BLITAR, iNewsBlitar – Masa kampanye Pemilu 1955 di Indonesia berlangsung panas. Kampanye pemilu menjadi ajang partai politik untuk saling menyerang. Terutama parpol besar seperti PNI, NU, Masyumi, PKI dan PSI.
Para kader partai sibuk saling menghabisi daripada berjualan program ke rakyat. Serangan politik diyakini akan mendulang suara. Karenanya atribut parpol pun menjadi sasaran tembak.
“Di daerah-daerah tertentu di Jawa, Masyumi diserang atas dasar takhayul bahwa bulan dan bintang, tanda gambar Masyumi, lambang kejahatan,” demikian dikutip dari buku Pemilihan Umum 1955 di Indonesia (1971).
Masyumi (Majelis Syuro Muslimin Indonesia) merupakan organisasi federasi berbasis Islam yang berdiri pada 24 Oktober 1943.
Pada 8 November 1945, yakni empat bulan setelah Proklamasi Kemerdekaan RI dikumandangkan, Masyumi berubah menjadi partai politik. Pada Pemilu 1955, Masyumi memposisikan sebagai lawan tangguh PKI (Partai Komunis Indonesia).
Dalam mengambil hati rakyat, Masyumi menegaskan sebagai partai dengan tokoh yang paling banyak berjasa dalam revolusi kemerdekaan Indonesia.
“Slogan Masyumi paling favorit mengatakan Masyumi selalu maju ke depan sebagai pemimpin setiap kali timbul keadaan yang sulit”.
Dalam Pemilu 1955, logo partai Masyumi, yakni bulan dan bintang menjadi bulan-bulanan. Tudingan lambang kejahatan terus diudarakan oleh lawan-lawan politiknya.
Para kader Masyumi pun melakukan serangan balik kepada Partai NU dan PSSI. Serangan juga menyasar PKI. Setiap pada kesempatan turun ke lapangan, para jurkam (juru kampanye) Masyumi, berusaha menyerang balik.
Dikampanyekan oleh Masyumi bahwa menusuk gambar Partai NU yang mengandung huruf Arab yang suci, sama halnya menodai kesuciannya.
NU merupakan organisasi keagamaan yang menganut paham ahlusunnah waljamaah.

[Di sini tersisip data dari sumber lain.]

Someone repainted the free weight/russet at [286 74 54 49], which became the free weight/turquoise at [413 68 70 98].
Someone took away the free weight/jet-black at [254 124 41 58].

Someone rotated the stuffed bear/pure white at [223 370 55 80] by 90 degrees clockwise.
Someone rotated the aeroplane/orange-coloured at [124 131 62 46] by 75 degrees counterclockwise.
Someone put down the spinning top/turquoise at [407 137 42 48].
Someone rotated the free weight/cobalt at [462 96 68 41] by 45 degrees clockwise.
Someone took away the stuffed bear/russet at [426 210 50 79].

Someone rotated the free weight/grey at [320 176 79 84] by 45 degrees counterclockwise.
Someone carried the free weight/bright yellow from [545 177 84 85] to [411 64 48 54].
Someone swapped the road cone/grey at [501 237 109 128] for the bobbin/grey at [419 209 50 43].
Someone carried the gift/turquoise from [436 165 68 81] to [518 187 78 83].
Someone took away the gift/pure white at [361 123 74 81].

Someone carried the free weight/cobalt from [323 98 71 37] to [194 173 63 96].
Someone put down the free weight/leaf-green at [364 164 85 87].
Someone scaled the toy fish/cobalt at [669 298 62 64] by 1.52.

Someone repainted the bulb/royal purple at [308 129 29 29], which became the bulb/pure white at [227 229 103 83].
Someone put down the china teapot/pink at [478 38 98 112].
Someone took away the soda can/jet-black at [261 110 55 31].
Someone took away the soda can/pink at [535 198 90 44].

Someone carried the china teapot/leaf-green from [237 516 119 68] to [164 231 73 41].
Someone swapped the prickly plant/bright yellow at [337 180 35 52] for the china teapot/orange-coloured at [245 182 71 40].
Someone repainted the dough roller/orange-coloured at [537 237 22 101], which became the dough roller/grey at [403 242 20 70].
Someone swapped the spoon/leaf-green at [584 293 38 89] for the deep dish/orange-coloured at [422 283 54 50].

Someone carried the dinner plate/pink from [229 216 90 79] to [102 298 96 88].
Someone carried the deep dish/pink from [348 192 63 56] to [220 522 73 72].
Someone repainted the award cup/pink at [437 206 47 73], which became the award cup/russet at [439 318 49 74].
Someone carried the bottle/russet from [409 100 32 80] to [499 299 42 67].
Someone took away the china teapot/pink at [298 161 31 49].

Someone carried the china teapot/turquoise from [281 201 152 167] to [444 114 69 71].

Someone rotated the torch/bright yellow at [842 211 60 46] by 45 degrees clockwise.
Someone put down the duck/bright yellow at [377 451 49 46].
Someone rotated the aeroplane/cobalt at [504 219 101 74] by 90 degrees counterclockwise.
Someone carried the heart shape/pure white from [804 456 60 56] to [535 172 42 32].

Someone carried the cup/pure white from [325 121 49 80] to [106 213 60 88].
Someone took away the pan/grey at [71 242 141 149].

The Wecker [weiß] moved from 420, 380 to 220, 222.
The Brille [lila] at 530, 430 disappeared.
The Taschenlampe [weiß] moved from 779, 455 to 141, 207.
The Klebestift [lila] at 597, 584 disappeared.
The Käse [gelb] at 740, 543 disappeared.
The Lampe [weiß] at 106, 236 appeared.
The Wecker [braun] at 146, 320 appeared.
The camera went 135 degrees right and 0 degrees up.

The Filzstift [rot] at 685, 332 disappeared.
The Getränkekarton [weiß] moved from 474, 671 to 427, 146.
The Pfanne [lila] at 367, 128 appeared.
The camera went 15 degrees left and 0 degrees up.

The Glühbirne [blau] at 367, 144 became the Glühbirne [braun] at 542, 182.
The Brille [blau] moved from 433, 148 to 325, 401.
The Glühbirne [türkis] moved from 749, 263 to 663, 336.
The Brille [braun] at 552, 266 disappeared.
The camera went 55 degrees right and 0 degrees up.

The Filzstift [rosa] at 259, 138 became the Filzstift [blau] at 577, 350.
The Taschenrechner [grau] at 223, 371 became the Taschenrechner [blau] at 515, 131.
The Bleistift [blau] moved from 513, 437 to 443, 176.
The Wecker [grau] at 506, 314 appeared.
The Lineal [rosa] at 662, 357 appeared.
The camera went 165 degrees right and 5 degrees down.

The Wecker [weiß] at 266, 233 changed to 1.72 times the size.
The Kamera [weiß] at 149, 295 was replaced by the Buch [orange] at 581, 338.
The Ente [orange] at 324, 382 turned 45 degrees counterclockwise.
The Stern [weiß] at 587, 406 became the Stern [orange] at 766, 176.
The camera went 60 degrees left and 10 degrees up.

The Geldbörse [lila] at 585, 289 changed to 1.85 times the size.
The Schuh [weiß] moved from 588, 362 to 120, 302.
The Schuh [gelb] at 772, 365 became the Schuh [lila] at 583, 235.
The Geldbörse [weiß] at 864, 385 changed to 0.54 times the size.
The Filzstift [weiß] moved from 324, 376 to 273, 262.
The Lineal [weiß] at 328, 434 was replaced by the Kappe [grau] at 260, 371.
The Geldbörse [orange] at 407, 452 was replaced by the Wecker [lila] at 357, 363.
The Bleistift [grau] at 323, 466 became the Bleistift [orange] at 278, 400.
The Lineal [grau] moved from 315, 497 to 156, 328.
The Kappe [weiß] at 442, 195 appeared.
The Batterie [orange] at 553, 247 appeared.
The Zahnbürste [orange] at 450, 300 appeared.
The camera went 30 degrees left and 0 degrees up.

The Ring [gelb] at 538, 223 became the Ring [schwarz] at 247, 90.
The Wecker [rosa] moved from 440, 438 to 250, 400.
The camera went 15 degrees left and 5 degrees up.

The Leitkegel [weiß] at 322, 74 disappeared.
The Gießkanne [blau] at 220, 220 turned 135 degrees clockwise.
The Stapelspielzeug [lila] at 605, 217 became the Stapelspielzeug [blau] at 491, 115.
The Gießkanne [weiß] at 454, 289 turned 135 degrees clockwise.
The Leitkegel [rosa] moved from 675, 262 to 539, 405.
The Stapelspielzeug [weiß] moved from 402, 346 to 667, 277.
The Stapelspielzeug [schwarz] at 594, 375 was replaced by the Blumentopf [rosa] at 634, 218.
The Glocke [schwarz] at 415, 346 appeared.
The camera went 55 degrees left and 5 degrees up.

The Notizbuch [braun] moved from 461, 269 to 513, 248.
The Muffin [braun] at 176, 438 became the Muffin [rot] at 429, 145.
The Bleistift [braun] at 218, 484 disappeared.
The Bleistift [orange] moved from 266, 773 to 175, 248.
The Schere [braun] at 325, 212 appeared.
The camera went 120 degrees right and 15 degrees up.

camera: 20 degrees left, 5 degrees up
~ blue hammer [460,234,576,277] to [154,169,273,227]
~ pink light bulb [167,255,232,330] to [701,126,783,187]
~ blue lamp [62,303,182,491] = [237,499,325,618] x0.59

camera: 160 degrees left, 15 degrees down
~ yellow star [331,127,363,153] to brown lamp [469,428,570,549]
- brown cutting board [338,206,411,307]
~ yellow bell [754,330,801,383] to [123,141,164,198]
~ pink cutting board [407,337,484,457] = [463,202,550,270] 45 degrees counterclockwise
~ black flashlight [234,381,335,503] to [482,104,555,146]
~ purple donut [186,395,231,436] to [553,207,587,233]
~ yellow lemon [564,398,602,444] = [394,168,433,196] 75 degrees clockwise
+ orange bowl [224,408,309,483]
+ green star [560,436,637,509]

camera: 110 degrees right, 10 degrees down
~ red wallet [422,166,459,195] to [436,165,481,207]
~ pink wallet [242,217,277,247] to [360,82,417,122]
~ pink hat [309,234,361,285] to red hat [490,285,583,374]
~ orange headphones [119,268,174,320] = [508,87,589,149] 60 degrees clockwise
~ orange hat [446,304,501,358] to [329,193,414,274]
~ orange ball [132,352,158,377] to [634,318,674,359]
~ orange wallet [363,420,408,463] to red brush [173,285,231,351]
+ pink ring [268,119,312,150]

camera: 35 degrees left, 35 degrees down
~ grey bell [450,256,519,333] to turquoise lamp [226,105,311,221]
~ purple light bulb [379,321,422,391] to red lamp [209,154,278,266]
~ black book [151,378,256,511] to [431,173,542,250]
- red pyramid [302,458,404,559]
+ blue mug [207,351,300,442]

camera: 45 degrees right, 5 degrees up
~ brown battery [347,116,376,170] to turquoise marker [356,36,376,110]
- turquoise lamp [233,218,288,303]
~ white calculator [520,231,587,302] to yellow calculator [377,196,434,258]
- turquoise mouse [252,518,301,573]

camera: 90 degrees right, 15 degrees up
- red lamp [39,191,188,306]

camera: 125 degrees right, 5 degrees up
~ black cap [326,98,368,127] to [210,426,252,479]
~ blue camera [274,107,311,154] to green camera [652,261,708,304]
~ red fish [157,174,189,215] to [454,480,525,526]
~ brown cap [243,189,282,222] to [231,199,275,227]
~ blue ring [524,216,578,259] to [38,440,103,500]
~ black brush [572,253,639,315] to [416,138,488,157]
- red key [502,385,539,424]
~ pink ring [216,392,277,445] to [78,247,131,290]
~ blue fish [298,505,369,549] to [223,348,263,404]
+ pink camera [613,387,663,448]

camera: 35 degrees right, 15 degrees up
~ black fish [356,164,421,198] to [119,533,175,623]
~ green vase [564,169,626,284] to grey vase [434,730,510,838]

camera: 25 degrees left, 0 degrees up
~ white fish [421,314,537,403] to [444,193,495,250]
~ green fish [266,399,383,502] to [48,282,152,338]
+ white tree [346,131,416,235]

Jam’iyah NU berdiri pada 31 Januari 1926 dan sempat bergabung dengan Masyumi.
Dipicu perselisihan politik yang tidak terdamaikan, pada 5 April 1952 NU memutuskan hengkang dari Masyumi dan kemudian berdiri sebagai partai politik.
Dalam mendulang suara pemilih, NU dan Masyumi sama-sama memperebutkan suara dari golongan santri atau pondok pesantren. Sementara PNI dan PKI berebut dukungan dari orang-orang yang memiliki pengaruh atas golongan abangan.
“Masyumi dan NU berupaya membangun organisasinya di atas bahu pemuka agama di desa, kiai atau guru ngaji kalau ada, haji kalau ada, pengurus masjid kalau ada atau pejabat agama pada dewan desa,” dikutip dari buku Pemilihan Umum 1955 di Indonesia.
Sebagai parpol, NU mengusung lambang bola bumi yang dikelilingi tali bersimpul dengan deretan sembilan bintang di pinggirnya. Tali melambangkan Islam dan sembilan bintang adalah Wali Songo.
Serangan politik yang tertuju pada gambar partai juga menimpa PNI. PNI yang mentahbiskan diri sebagai rumah kaum nasionalis memakai hewan banteng sebagai logo partai.
Rakyat Indonesia diibaratkan sebagai banteng, yakni sabar dan tidak cepat naik darah, namun sekali marah akan mengamuk tanpa ampun. Sementara PSI (Partai Sosialis Indonesia) pimpinan Sutan Sjahrir memakai logo bintang lima segi.
PSI di Jawa Tengah dan Jawa Timur memakai penafsiran takhayul Jawa, yakni mimpi kejatuhan bintang sama halnya akan mendapat rezeki.
Yang mengejutkan adalah terobosan yang dilakukan PKI dengan lambang palu aritnya. Dalam kampanye secara luas di depan rakyat, PKI memakai semboyan paling sederhana, yakni menyatakan, “PNI partai priyayi, Masyumi dan NU partai santri, tetapi PKI partai rakyat”.
Hasil pemilu 1955 menunjukkan suara kaum nasionalis secara nasional masih yang tertinggi, yakni PNI menempati urutan pertama yang disusul oleh Masyumi, NU dan PKI.
Sementara perolehan suara terbanyak urutan kelima dipegang PSII. Sedangkan PSI berada pada urutan kedelapan, yakni di bawah perolehan suara Parkindo dan Partai Katolik.